◆ Problem statement ◆
List every line in the items that contains the string "Динамо", copying each such line in full.

Exercise data section start

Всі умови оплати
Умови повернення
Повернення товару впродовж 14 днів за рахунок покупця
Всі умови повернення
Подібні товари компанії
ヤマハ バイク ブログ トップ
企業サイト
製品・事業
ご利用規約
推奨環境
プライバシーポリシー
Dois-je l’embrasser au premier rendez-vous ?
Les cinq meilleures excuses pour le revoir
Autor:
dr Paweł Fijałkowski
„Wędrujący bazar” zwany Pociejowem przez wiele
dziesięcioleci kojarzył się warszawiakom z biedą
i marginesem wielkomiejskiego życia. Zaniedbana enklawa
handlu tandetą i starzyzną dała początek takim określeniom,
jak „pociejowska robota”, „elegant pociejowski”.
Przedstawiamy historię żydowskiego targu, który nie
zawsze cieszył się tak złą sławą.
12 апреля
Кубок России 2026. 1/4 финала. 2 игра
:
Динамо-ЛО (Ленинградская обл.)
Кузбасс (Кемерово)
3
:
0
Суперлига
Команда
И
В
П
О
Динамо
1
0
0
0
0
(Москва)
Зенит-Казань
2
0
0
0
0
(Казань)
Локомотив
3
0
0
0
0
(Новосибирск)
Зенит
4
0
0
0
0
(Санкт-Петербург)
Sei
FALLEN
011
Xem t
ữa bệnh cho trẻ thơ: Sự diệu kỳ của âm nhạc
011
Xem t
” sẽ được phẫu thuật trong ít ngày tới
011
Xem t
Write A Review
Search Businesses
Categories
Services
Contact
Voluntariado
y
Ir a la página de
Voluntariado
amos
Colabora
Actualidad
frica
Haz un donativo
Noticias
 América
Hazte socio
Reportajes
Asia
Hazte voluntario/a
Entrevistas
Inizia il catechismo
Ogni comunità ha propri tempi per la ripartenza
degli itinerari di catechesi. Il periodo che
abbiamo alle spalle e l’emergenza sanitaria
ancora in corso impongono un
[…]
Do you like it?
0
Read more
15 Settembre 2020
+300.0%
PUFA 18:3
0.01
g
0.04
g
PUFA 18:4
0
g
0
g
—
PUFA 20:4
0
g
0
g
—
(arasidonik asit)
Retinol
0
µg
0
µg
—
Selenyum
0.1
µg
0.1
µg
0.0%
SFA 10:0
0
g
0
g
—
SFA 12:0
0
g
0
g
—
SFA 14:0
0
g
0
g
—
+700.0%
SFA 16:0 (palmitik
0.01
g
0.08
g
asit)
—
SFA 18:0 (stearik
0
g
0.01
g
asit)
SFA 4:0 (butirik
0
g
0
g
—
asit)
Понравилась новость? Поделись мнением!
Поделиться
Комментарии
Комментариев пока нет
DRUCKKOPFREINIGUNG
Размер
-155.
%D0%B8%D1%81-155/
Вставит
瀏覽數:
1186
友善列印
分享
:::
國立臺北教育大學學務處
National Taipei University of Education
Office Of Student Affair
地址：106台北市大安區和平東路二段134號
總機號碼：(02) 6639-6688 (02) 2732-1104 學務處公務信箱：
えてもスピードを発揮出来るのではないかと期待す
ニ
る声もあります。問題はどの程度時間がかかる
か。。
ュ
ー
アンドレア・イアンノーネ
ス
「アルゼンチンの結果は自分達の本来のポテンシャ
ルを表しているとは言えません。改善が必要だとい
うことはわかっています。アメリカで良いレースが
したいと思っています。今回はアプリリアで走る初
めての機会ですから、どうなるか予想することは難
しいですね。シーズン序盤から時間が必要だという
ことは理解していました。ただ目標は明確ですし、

Exercise data section end

◆ Solved problem ◆
Динамо-ЛО (Ленинградская обл.)
Динамо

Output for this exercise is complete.